Leave a comment or reply to this email. I’d love to hear what would make you ditch Chrome.
AI in the news
Elon Musk’s AI firm apologizes after chatbot Grok praises Hitler (Guardian) Elon Musk’s AI company xAI issued an apology after its chatbot Grok posted antisemitic and pro-Hitler comments on X, attributing the behaviour to a flawed system update that made the bot echo extremist user posts. xAI said the code has been removed and the system refactored, but the incident has drawn scrutiny due to Musk’s past promotion of similar far-right narratives, including the discredited “white genocide” theory in South Africa.
Why fake AI calls impersonating US officials are ‘the new normal’ (CNN) Senior US officials, including Secretary of State Marco Rubio and White House Chief of Staff Susie Wiles, have recently been impersonated using AI-generated voice clones in a growing wave of cyber scams targeting government leaders. Experts warn that voice-cloning is becoming a "new normal" in social engineering attacks, raising serious concerns about national security and the reliability of communication in the AI era.

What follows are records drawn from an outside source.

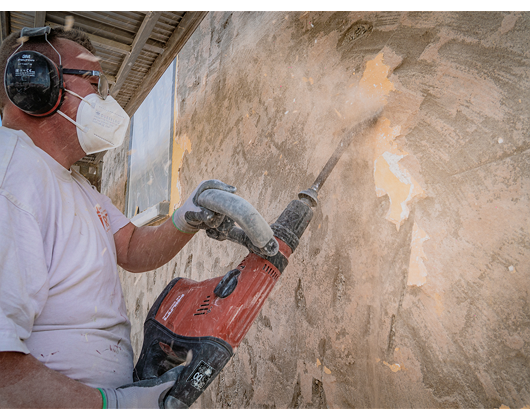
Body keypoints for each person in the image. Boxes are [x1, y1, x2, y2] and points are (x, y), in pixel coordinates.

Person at [0, 26, 236, 408]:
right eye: (94, 83)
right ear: (38, 85)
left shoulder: (70, 183)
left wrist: (185, 217)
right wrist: (113, 405)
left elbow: (129, 247)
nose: (104, 100)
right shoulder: (12, 176)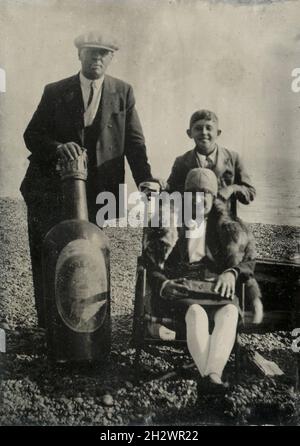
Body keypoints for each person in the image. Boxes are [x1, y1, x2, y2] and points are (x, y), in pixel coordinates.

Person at [20, 31, 154, 327]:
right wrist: (57, 147)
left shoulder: (123, 92)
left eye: (103, 53)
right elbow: (32, 135)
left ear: (111, 57)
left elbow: (134, 143)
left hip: (98, 191)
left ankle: (87, 324)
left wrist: (146, 179)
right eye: (91, 52)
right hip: (51, 188)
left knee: (89, 254)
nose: (97, 58)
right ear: (79, 54)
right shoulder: (55, 91)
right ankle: (49, 325)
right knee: (49, 252)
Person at [144, 168, 256, 390]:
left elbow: (249, 259)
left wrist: (231, 273)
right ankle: (212, 379)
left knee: (230, 312)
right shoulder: (169, 223)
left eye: (205, 193)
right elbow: (148, 263)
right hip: (180, 289)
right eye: (192, 192)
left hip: (216, 288)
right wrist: (163, 284)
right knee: (196, 313)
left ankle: (210, 379)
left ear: (213, 198)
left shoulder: (226, 226)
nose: (198, 198)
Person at [166, 109, 263, 324]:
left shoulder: (233, 158)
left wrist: (233, 189)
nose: (204, 133)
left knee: (236, 255)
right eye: (198, 128)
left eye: (209, 128)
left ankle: (247, 300)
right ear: (189, 133)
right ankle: (191, 303)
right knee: (192, 261)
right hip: (194, 224)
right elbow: (170, 193)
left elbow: (250, 192)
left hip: (224, 226)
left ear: (218, 132)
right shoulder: (182, 161)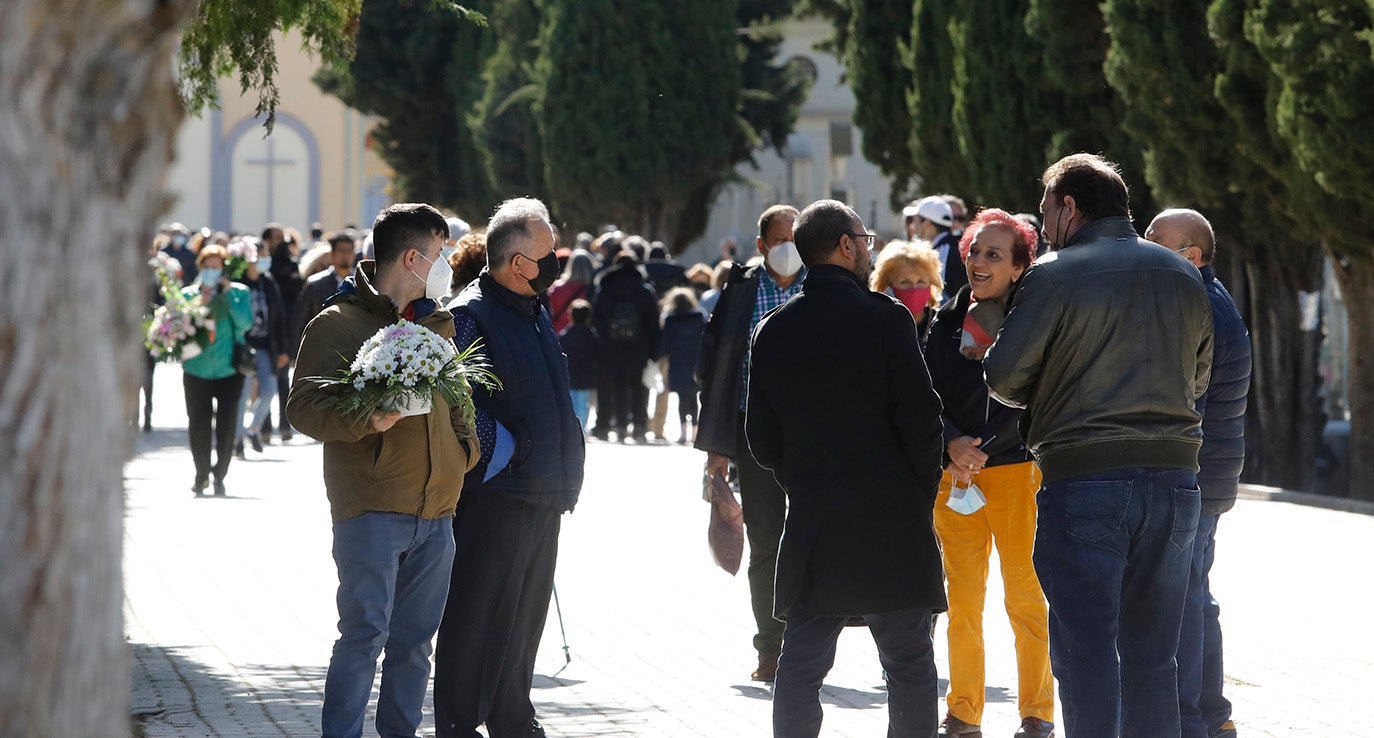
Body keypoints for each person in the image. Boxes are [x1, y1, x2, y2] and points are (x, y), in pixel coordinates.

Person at [984, 153, 1213, 738]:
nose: (1041, 226)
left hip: (1084, 477)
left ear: (1069, 207)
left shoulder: (1053, 274)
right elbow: (1200, 374)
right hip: (1175, 478)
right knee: (1154, 658)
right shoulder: (1181, 273)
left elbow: (1003, 378)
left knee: (1086, 654)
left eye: (1045, 211)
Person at [746, 199, 946, 738]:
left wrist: (803, 480)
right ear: (844, 245)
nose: (868, 247)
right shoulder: (886, 318)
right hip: (893, 518)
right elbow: (923, 419)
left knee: (802, 666)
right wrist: (916, 490)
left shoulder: (773, 330)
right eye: (865, 238)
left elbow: (760, 437)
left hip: (816, 518)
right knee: (908, 664)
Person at [288, 202, 477, 738]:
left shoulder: (439, 322)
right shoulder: (338, 322)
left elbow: (459, 400)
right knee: (363, 637)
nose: (445, 266)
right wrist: (367, 419)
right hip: (371, 510)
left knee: (415, 647)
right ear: (413, 257)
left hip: (437, 512)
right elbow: (302, 407)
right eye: (440, 255)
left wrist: (464, 455)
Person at [434, 197, 585, 738]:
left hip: (544, 490)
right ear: (518, 263)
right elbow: (464, 405)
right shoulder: (472, 314)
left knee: (524, 620)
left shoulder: (532, 307)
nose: (556, 262)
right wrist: (511, 456)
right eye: (548, 254)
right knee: (478, 615)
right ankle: (457, 722)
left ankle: (513, 719)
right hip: (500, 496)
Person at [922, 209, 1054, 738]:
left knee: (1026, 599)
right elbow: (921, 393)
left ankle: (1037, 714)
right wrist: (950, 443)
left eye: (994, 254)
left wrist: (979, 447)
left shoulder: (1033, 321)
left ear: (1020, 267)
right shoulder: (944, 319)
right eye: (975, 250)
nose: (979, 260)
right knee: (963, 604)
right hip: (954, 479)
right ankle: (963, 713)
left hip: (1018, 474)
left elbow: (1035, 398)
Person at [1144, 208, 1252, 738]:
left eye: (1154, 239)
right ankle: (1209, 712)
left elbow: (1185, 397)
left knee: (1183, 598)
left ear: (1190, 256)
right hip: (1207, 473)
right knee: (1195, 594)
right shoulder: (1206, 296)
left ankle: (1189, 716)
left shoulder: (1199, 306)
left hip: (1194, 474)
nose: (1142, 246)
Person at [695, 204, 805, 682]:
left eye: (796, 239)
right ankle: (771, 647)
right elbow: (714, 369)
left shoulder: (823, 285)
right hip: (753, 435)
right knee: (766, 542)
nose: (789, 249)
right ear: (762, 246)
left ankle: (806, 642)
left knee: (811, 540)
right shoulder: (739, 291)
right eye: (779, 240)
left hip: (813, 437)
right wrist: (717, 448)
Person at [181, 245, 252, 496]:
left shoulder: (239, 293)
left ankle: (220, 474)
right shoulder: (188, 295)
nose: (211, 271)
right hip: (196, 368)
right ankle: (201, 474)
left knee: (226, 424)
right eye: (207, 266)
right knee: (198, 424)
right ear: (200, 268)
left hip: (228, 370)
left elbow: (245, 325)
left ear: (224, 270)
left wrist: (226, 296)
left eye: (216, 267)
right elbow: (180, 329)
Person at [590, 250, 660, 443]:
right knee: (639, 387)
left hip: (611, 348)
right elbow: (653, 322)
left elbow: (597, 319)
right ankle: (639, 426)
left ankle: (620, 425)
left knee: (617, 386)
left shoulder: (605, 289)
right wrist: (653, 350)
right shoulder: (645, 290)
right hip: (640, 348)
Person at [233, 237, 290, 456]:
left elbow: (279, 318)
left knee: (268, 391)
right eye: (261, 255)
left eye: (266, 255)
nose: (265, 259)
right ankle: (237, 439)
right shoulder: (238, 283)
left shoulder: (269, 282)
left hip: (267, 347)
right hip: (243, 347)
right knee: (241, 396)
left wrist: (284, 349)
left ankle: (253, 429)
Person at [656, 287, 707, 445]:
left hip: (677, 363)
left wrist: (657, 357)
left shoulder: (671, 320)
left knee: (681, 399)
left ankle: (683, 433)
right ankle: (695, 432)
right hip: (696, 363)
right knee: (694, 399)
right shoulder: (699, 318)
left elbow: (664, 343)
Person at [870, 240, 944, 343]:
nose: (914, 289)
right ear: (887, 286)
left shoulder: (942, 324)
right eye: (905, 282)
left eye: (921, 281)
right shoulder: (878, 324)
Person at [295, 232, 359, 346]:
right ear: (332, 254)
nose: (345, 255)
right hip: (321, 345)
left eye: (349, 251)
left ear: (354, 254)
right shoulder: (315, 284)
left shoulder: (362, 283)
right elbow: (301, 319)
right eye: (341, 251)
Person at [905, 196, 967, 301]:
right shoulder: (949, 247)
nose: (912, 226)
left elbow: (943, 297)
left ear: (927, 224)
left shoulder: (944, 252)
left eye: (915, 221)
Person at [558, 299, 599, 432]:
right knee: (584, 403)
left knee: (572, 402)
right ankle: (582, 427)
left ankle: (573, 427)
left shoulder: (565, 335)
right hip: (587, 375)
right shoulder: (591, 335)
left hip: (570, 375)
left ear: (570, 316)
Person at [547, 248, 596, 334]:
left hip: (559, 334)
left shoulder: (556, 288)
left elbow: (550, 312)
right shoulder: (593, 289)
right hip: (585, 335)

YouTube prepares crackdown on ‘mass-produced’ and ‘repetitive’ videos, as concern over AI slop grows (TechCrunch) YouTube is updating its monetization policies on July 15 to more clearly define and restrict earnings from "inauthentic" content, such as mass-produced or repetitive videos often created with AI. The platform emphasizes this is a clarification of existing rules, not a crackdown on formats like reaction videos, aiming to curb spam-like content that lacks originality.
Great read full of useful info, thanks!
IMO, AI-enabled search may be engineering its own collapse. 😆 If AI search platforms try to “own” their audiences (like Google has tried to do historically) and discourage click-throughs, we could see something like this…smaller financial rewards from content —> less human content created / more slop published by agents —> quality of Internet content drops precipitously —> dumber AI models
Another shorter term issue is that AI-powered search is non-deterministic. If you ask for, say, the best women’s running shoes for narrow feet, you’ll get a slightly different set of products and reccos each time. While they’ll most cluster around the mean, this could be annoying for users who may want a broader set of choices.